··· Input material ···

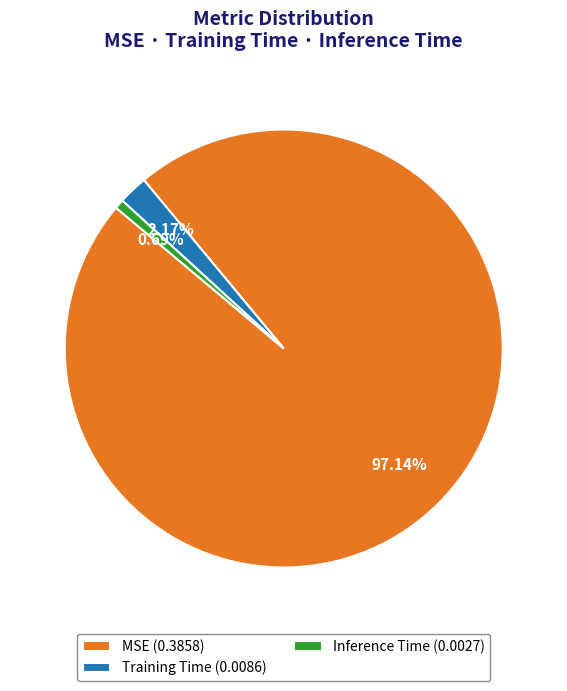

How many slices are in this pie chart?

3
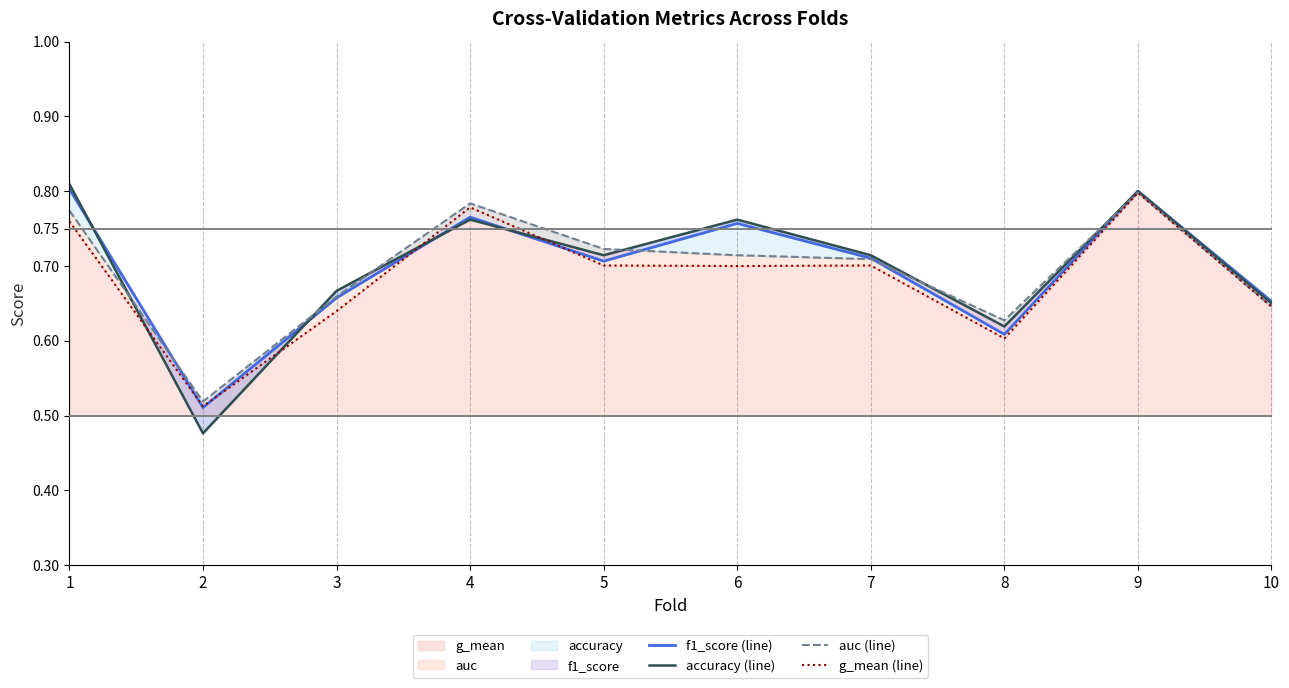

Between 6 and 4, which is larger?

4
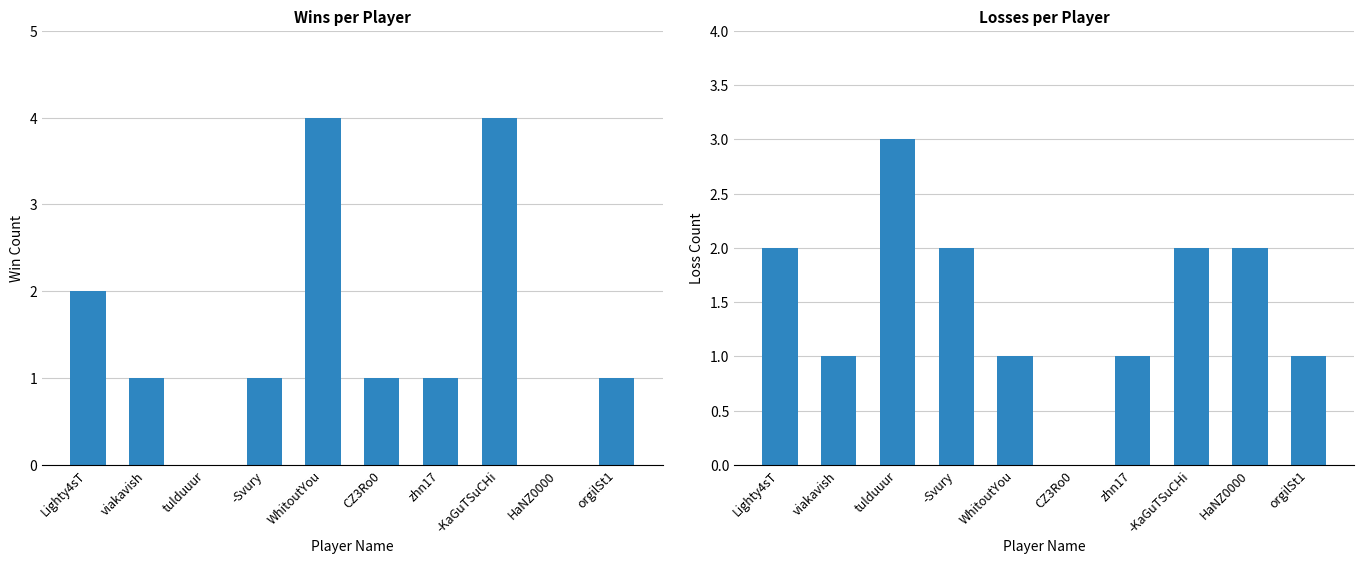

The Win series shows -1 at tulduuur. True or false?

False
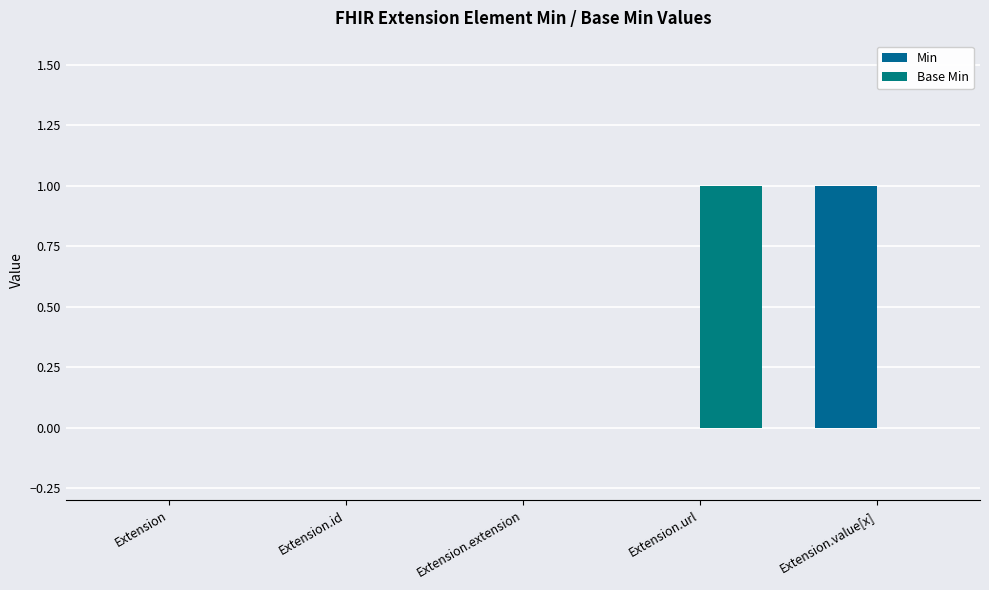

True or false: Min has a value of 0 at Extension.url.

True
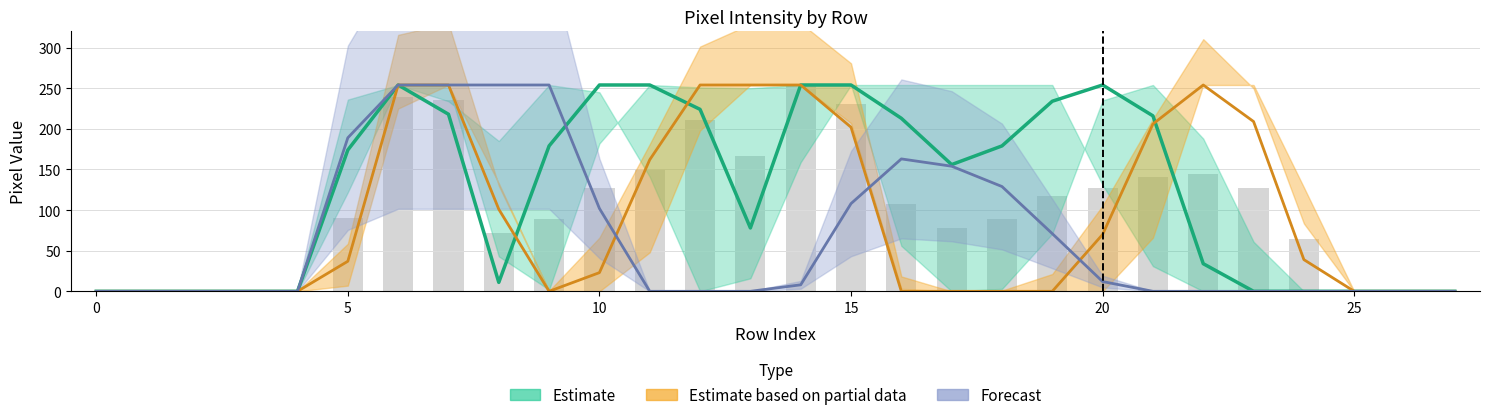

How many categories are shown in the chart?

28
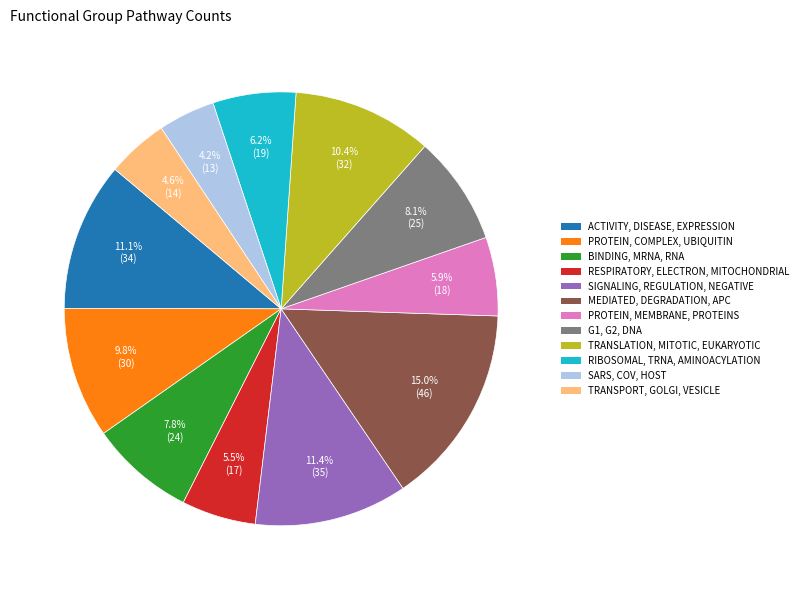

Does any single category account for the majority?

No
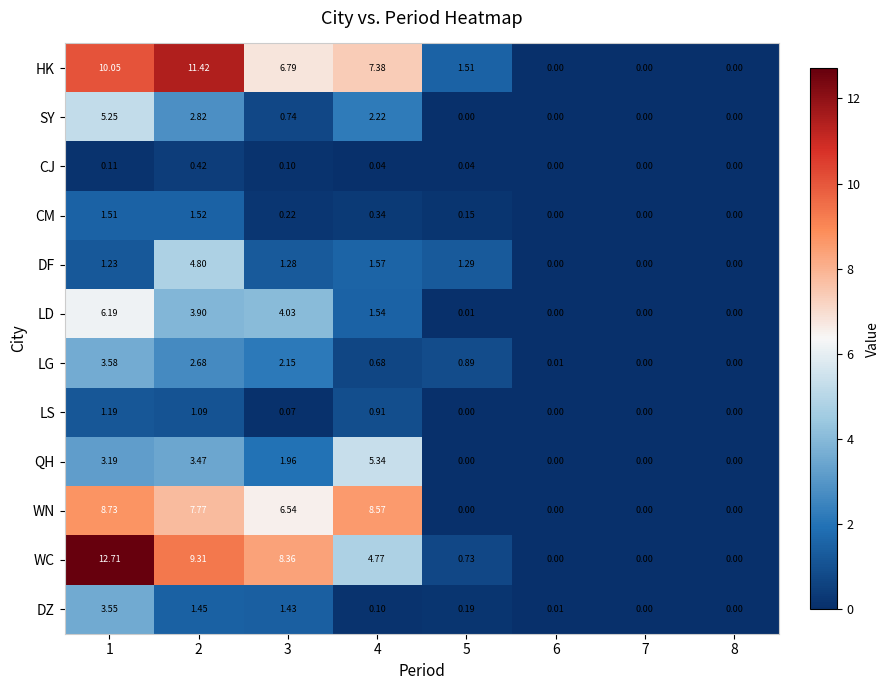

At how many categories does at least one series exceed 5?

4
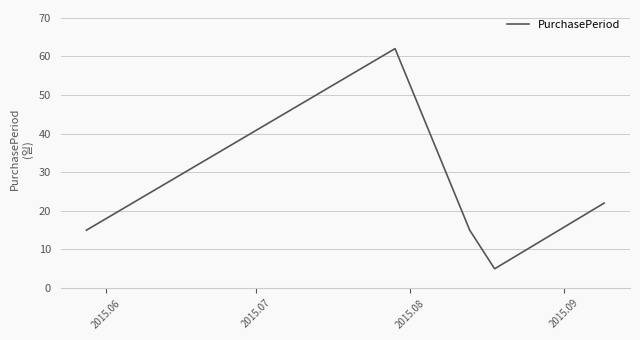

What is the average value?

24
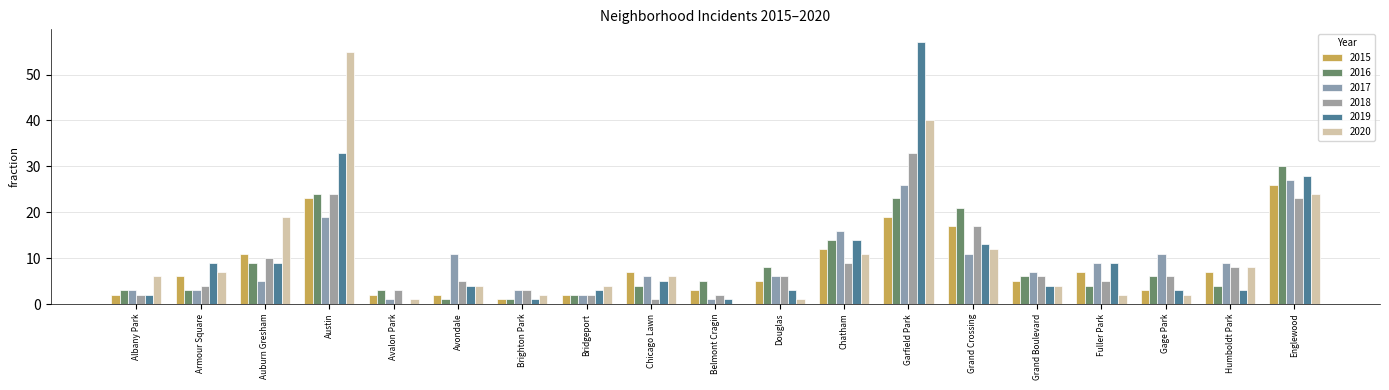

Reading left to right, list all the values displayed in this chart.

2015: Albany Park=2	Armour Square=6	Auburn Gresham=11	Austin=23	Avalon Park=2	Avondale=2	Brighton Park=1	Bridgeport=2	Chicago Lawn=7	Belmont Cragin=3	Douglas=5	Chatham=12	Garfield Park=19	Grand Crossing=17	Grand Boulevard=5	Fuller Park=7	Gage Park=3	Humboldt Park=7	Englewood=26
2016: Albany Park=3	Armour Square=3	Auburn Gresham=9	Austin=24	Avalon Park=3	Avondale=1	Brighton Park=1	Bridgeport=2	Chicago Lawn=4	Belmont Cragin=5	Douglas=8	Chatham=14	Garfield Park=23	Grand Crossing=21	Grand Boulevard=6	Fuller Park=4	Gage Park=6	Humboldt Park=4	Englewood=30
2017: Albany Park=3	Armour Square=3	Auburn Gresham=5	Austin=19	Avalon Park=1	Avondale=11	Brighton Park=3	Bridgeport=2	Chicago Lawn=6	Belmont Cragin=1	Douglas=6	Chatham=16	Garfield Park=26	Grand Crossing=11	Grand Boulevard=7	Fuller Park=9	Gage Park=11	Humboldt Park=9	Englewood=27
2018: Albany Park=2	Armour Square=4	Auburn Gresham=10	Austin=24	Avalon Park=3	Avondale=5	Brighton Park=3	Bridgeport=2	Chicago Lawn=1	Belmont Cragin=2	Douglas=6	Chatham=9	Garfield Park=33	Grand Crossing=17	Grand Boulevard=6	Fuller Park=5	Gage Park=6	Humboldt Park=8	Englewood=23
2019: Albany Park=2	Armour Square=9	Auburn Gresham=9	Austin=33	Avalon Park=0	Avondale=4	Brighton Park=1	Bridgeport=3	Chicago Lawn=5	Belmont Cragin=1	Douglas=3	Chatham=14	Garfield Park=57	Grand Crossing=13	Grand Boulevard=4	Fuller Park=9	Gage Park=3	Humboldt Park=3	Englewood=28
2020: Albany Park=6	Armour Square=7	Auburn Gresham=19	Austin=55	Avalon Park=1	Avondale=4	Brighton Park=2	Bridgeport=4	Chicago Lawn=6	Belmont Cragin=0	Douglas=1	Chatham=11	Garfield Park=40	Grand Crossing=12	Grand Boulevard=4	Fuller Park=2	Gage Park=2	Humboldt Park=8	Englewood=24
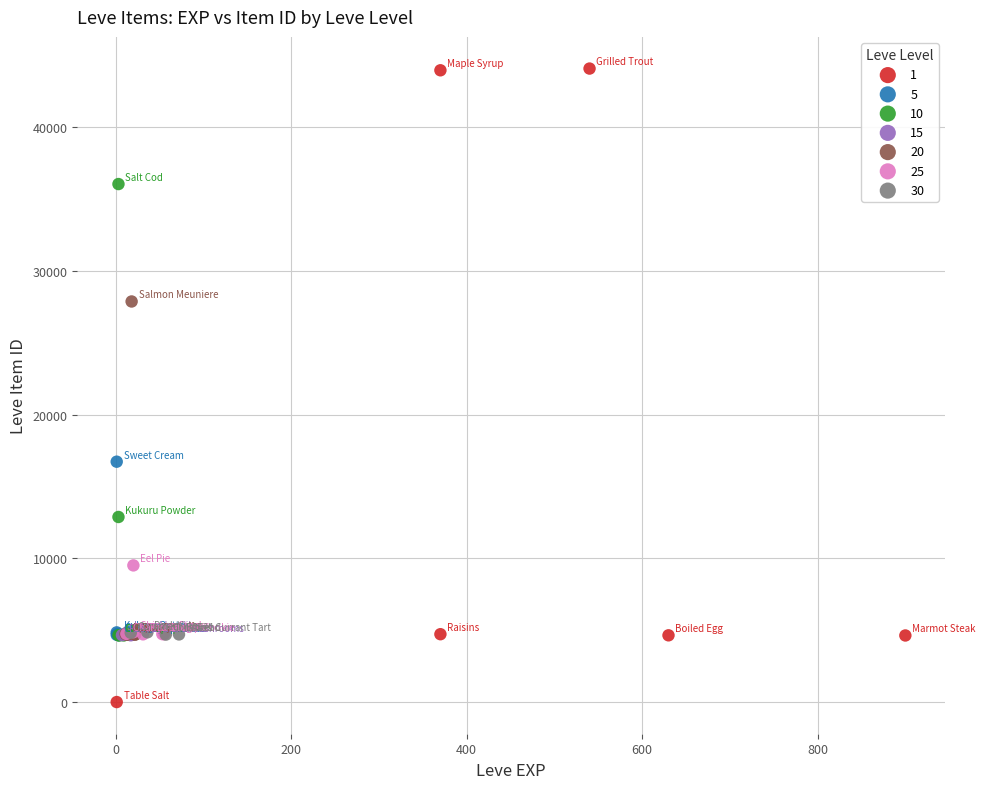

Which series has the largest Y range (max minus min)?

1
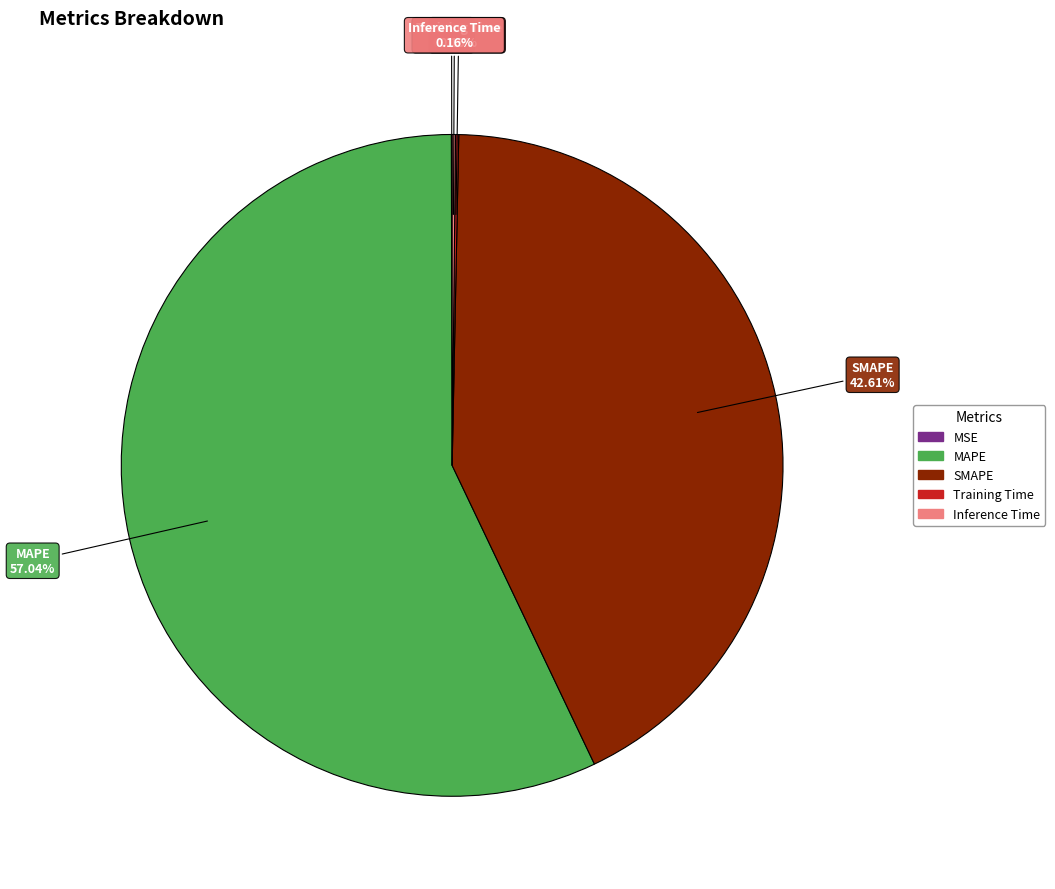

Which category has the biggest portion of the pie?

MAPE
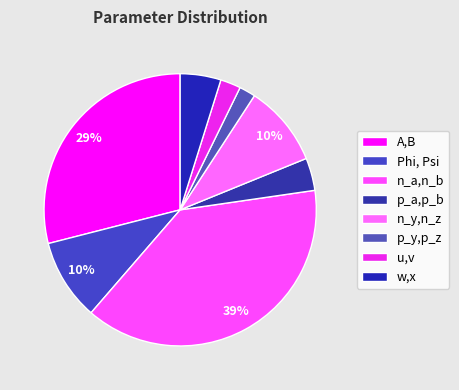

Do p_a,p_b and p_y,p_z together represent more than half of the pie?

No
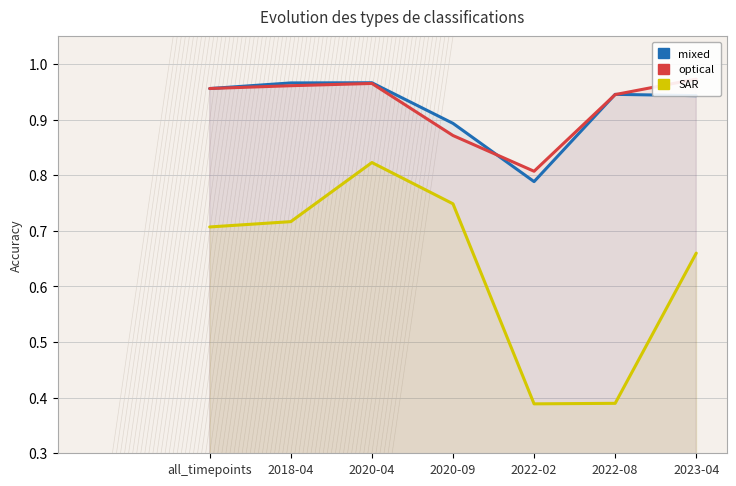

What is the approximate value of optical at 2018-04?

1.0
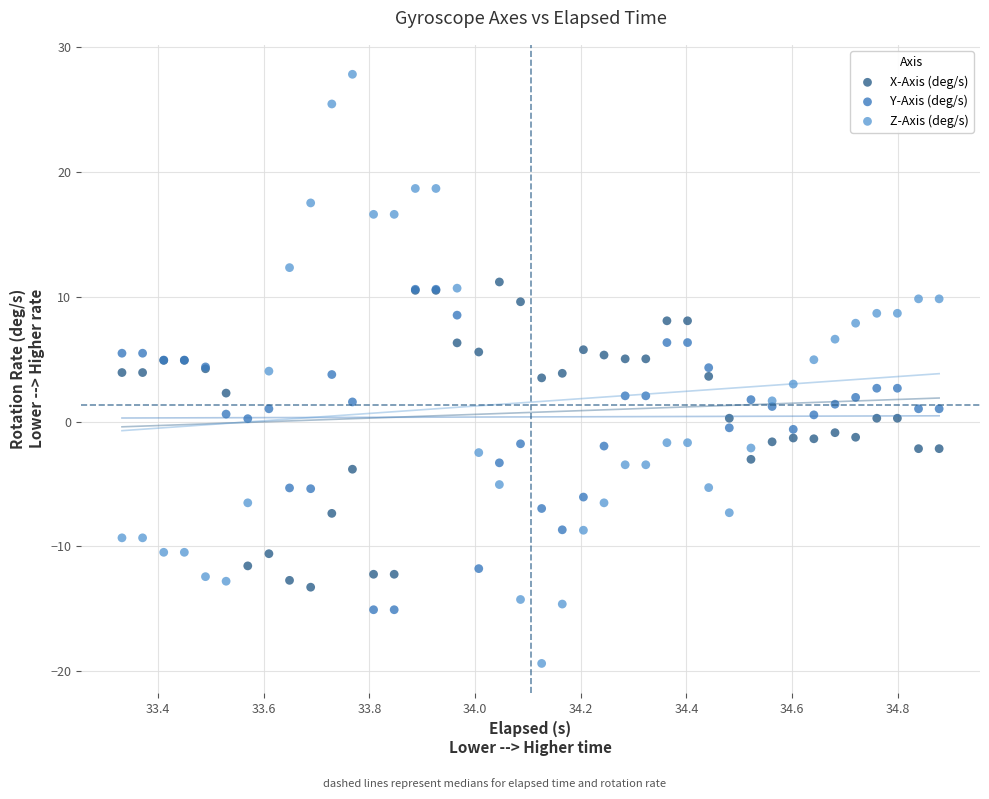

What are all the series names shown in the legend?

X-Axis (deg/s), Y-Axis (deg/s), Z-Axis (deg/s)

···

**Your instructions:**
Copy every line above word for word, leaving out the pictures.

**Output for this exercise:**
How many slices are in this pie chart?

3

Between 6 and 4, which is larger?

4

The Win series shows -1 at tulduuur. True or false?

False

True or false: Min has a value of 0 at Extension.url.

True

How many categories are shown in the chart?

28

Does any single category account for the majority?

No

At how many categories does at least one series exceed 5?

4

What is the average value?

24

Reading left to right, list all the values displayed in this chart.

2015: Albany Park=2	Armour Square=6	Auburn Gresham=11	Austin=23	Avalon Park=2	Avondale=2	Brighton Park=1	Bridgeport=2	Chicago Lawn=7	Belmont Cragin=3	Douglas=5	Chatham=12	Garfield Park=19	Grand Crossing=17	Grand Boulevard=5	Fuller Park=7	Gage Park=3	Humboldt Park=7	Englewood=26
2016: Albany Park=3	Armour Square=3	Auburn Gresham=9	Austin=24	Avalon Park=3	Avondale=1	Brighton Park=1	Bridgeport=2	Chicago Lawn=4	Belmont Cragin=5	Douglas=8	Chatham=14	Garfield Park=23	Grand Crossing=21	Grand Boulevard=6	Fuller Park=4	Gage Park=6	Humboldt Park=4	Englewood=30
2017: Albany Park=3	Armour Square=3	Auburn Gresham=5	Austin=19	Avalon Park=1	Avondale=11	Brighton Park=3	Bridgeport=2	Chicago Lawn=6	Belmont Cragin=1	Douglas=6	Chatham=16	Garfield Park=26	Grand Crossing=11	Grand Boulevard=7	Fuller Park=9	Gage Park=11	Humboldt Park=9	Englewood=27
2018: Albany Park=2	Armour Square=4	Auburn Gresham=10	Austin=24	Avalon Park=3	Avondale=5	Brighton Park=3	Bridgeport=2	Chicago Lawn=1	Belmont Cragin=2	Douglas=6	Chatham=9	Garfield Park=33	Grand Crossing=17	Grand Boulevard=6	Fuller Park=5	Gage Park=6	Humboldt Park=8	Englewood=23
2019: Albany Park=2	Armour Square=9	Auburn Gresham=9	Austin=33	Avalon Park=0	Avondale=4	Brighton Park=1	Bridgeport=3	Chicago Lawn=5	Belmont Cragin=1	Douglas=3	Chatham=14	Garfield Park=57	Grand Crossing=13	Grand Boulevard=4	Fuller Park=9	Gage Park=3	Humboldt Park=3	Englewood=28
2020: Albany Park=6	Armour Square=7	Auburn Gresham=19	Austin=55	Avalon Park=1	Avondale=4	Brighton Park=2	Bridgeport=4	Chicago Lawn=6	Belmont Cragin=0	Douglas=1	Chatham=11	Garfield Park=40	Grand Crossing=12	Grand Boulevard=4	Fuller Park=2	Gage Park=2	Humboldt Park=8	Englewood=24

Which series has the largest Y range (max minus min)?

1

Which category has the biggest portion of the pie?

MAPE

Do p_a,p_b and p_y,p_z together represent more than half of the pie?

No

What is the approximate value of optical at 2018-04?

1.0

What are all the series names shown in the legend?

X-Axis (deg/s), Y-Axis (deg/s), Z-Axis (deg/s)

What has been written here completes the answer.